Setting up the trainer
# Define the label as the other input parameter of the trainer
labels = cntk.ops.input_variable(output_dim, np.float32)

# Initialize the parameters for the trainer
train_minibatch_size = 50
learning_rate = cntk.learner.training_parameter_schedule(1e-4, cntk.UnitType.sample)
momentum = cntk.learner.momentum_as_time_constant_schedule(0.99)

# Define the loss function
loss = cntk.ops.cross_entropy_with_softmax(output, labels)

# Define the function that calculates classification error
label_error = cntk.ops.classification_error(output, labels)

# Instantiate the trainer object to drive the model training
learner = cntk.adam_sgd(output.parameters, learning_rate, momentum)
trainer = cntk.Trainer(output, loss, label_error, [learner])

Training the Convolutional Neural Network
num_training_epoch = 20
training_progress_output_freq = 100
training_start_time = perf_counter()

for epoch in range(num_training_epoch):

    sample_count = 0
    num_minibatch = 0

    # loop over minibatches in the epoch
    while sample_count < num_train_samples:

        minibatch = train_minibatch_source.next_minibatch(min(train_minibatch_size, num_train_samples - sample_count))

        # Specify the mapping of input variables in the model to actual minibatch data to be trained with
        data = {input_vars: minibatch[training_features],
                labels: minibatch[training_labels]}

        sample_count += data[labels].num_samples
        num_minibatch += 1

        # Print the training progress data
        if num_minibatch % training_progress_output_freq == 0:
            training_loss = cntk.get_train_loss(trainer)
            eval_error = cntk.get_train_eval_criterion(trainer)
            t = perf_counter() - training_start_time
            print("(%d s) Epoch %d  |  # of Samples: %6d  |  Loss: %.6f  |  Error: %.6f" % (t, epoch, sample_count, training_loss, eval_error))

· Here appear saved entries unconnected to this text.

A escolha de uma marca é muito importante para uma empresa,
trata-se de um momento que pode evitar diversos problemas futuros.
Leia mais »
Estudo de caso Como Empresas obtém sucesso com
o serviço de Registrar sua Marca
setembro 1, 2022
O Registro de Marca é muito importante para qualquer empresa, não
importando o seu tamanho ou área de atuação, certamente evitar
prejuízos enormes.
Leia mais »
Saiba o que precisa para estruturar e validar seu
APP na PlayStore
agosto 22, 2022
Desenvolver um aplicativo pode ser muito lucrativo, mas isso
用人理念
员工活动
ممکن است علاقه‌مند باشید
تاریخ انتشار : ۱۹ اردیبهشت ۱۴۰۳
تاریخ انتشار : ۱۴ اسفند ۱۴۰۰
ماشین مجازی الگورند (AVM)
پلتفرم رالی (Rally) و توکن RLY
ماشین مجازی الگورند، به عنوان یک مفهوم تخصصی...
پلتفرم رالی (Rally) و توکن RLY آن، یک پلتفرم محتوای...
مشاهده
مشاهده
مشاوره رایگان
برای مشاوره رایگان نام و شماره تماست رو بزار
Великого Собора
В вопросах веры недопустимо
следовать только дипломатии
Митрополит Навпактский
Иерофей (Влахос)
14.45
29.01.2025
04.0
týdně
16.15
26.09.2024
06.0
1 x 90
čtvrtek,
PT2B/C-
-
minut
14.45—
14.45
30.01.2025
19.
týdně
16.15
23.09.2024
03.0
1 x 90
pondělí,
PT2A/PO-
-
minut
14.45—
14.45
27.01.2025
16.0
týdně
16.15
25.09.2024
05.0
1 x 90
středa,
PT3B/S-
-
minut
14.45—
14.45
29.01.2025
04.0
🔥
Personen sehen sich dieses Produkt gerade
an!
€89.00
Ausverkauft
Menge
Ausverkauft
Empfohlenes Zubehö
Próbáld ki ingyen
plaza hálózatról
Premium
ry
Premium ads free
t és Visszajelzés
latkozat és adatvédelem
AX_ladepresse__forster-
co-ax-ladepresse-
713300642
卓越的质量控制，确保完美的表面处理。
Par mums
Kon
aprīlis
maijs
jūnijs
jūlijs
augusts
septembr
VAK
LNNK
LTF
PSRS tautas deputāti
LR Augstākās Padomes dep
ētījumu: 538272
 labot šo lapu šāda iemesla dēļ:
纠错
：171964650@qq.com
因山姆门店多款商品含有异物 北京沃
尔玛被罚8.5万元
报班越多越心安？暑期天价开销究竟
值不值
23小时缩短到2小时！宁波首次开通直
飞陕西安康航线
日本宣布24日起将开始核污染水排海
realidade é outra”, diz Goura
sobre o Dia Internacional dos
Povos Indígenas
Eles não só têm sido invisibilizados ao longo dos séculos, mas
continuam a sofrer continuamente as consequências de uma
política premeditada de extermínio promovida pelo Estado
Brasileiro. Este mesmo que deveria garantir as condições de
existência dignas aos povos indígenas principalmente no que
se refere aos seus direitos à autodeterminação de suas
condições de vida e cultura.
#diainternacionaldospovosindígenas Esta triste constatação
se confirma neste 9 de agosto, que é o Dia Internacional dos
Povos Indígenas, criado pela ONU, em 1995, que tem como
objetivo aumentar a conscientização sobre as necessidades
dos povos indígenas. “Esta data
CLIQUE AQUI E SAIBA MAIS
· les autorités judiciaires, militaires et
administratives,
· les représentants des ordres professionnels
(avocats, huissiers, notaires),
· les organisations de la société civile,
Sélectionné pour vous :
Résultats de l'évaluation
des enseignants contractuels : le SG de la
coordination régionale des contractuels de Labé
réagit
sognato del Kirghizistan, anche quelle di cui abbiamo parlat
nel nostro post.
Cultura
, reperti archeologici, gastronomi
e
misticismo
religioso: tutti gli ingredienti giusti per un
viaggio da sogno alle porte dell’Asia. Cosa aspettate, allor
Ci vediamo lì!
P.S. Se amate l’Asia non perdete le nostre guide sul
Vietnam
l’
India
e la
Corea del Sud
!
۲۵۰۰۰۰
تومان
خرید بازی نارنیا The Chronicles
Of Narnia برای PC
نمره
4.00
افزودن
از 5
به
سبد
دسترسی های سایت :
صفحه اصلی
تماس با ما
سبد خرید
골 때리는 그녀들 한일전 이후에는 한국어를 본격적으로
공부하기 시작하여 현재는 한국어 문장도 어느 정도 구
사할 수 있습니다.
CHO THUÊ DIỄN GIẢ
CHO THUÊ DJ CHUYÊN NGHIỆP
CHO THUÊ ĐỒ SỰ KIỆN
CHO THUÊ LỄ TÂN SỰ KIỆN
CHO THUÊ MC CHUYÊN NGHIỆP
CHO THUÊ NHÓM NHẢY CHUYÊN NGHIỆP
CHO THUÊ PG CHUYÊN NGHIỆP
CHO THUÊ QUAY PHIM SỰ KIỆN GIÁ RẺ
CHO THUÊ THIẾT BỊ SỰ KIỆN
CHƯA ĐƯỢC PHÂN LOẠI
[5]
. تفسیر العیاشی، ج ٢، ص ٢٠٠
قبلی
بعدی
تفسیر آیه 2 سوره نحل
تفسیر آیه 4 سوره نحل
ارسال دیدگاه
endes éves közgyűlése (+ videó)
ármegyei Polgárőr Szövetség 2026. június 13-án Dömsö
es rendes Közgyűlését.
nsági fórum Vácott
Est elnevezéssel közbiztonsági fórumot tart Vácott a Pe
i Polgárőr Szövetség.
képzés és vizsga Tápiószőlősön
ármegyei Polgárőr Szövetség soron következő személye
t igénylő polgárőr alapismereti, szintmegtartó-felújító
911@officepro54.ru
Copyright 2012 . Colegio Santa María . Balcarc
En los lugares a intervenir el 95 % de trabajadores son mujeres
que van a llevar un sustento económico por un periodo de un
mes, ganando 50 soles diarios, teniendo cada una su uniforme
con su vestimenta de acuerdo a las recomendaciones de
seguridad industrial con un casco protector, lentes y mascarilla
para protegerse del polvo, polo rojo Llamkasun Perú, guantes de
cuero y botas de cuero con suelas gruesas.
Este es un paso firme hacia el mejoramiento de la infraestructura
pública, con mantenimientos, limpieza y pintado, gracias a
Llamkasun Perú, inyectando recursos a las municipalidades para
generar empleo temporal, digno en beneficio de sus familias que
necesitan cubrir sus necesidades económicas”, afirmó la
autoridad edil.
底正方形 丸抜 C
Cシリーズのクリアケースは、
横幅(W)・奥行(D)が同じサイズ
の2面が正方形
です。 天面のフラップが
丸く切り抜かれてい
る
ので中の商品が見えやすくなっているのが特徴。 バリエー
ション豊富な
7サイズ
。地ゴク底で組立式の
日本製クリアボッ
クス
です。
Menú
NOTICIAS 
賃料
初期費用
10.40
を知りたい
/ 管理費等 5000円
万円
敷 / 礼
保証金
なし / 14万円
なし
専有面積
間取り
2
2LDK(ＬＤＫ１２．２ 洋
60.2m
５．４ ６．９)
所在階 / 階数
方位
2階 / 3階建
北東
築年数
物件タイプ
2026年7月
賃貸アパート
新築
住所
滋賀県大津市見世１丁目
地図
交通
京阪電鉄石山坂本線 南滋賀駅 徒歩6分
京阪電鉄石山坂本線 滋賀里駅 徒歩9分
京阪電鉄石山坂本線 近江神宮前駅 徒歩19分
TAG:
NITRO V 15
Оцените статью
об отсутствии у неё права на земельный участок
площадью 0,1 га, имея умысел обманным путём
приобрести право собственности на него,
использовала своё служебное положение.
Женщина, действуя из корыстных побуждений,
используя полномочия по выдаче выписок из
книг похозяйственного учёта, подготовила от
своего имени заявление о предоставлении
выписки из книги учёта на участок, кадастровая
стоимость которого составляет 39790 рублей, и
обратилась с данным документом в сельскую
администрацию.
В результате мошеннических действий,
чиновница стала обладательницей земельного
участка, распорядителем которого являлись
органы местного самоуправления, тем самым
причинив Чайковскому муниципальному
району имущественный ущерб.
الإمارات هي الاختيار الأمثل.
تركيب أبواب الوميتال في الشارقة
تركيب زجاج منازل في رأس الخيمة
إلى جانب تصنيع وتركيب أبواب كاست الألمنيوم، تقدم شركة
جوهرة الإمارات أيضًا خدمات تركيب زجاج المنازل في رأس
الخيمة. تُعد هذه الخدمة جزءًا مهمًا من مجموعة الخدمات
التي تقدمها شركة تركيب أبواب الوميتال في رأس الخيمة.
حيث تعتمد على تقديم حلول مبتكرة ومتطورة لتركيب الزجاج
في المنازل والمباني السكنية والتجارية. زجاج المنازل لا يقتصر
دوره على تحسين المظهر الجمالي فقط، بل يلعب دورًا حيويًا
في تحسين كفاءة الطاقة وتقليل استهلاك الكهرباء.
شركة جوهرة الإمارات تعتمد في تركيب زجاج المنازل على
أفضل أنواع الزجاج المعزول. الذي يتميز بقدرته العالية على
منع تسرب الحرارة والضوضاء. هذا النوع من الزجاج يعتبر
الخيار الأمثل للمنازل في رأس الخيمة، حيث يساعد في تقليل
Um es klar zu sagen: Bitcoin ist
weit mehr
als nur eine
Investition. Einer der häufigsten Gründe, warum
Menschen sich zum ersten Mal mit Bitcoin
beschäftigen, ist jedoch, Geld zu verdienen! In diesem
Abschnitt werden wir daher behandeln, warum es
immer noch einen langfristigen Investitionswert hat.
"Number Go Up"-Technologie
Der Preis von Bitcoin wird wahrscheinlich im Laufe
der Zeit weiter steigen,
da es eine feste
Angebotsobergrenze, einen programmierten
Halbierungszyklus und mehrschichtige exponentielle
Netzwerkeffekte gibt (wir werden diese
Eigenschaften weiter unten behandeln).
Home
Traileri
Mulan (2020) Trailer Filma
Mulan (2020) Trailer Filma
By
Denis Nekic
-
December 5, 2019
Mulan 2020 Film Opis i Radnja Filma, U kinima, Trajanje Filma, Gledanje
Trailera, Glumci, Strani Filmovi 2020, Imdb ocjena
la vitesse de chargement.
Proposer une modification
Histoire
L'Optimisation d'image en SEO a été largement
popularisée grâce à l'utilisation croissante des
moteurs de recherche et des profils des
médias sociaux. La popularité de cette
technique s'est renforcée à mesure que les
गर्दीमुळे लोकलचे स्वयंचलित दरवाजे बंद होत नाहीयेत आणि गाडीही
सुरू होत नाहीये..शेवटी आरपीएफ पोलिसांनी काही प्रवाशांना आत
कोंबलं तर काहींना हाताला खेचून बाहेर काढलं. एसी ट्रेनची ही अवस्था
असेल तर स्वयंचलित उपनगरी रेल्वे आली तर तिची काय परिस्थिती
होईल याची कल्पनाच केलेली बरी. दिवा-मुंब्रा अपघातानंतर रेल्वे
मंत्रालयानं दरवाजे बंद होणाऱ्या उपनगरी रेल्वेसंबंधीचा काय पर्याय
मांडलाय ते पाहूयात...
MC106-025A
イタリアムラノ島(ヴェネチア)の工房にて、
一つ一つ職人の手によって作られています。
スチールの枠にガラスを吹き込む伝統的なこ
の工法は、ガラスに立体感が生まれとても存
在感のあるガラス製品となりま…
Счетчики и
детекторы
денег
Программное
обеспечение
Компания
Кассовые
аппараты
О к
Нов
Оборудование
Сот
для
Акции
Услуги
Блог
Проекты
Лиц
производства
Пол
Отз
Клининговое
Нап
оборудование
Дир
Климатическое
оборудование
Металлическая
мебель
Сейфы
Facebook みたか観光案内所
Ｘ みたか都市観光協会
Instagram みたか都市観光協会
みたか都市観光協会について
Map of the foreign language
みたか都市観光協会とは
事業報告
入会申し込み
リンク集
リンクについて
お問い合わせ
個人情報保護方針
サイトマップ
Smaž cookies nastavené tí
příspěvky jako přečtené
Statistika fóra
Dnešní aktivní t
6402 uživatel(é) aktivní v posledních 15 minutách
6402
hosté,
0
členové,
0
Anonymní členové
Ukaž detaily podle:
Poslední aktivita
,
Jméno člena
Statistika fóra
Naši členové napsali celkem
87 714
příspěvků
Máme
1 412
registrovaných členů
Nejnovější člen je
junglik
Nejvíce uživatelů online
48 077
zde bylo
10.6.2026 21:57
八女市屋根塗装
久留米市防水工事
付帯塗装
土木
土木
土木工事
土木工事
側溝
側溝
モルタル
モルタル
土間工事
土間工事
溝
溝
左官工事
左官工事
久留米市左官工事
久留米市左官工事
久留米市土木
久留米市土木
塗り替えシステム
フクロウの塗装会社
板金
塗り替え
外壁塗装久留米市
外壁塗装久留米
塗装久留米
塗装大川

t_minute = (perf_counter() - training_start_time) / 60
print("Training Completed in %f minutes." % t_minute , end="\n\n")

Classification Test
test_minibatch_size = 1000

sample_count = 0
test_results = []

while sample_count < num_test_samples:

    minibatch = test_minibatch_source.next_minibatch(min(test_minibatch_size, num_test_samples - sample_count))

    # Specify the mapping of input variables in the model to actual minibatch data to be tested with
    data = {input_vars: minibatch[test_features],
            labels: minibatch[test_labels]}
    eval_error = trainer.test_minibatch(data)

    sample_count += data[labels].num_samples

# Printing the average of evaluation errors of all test minibatches
print("Average errors of all test minibatches: %.3f%%" % (float(np.mean(test_results, dtype=float))*100))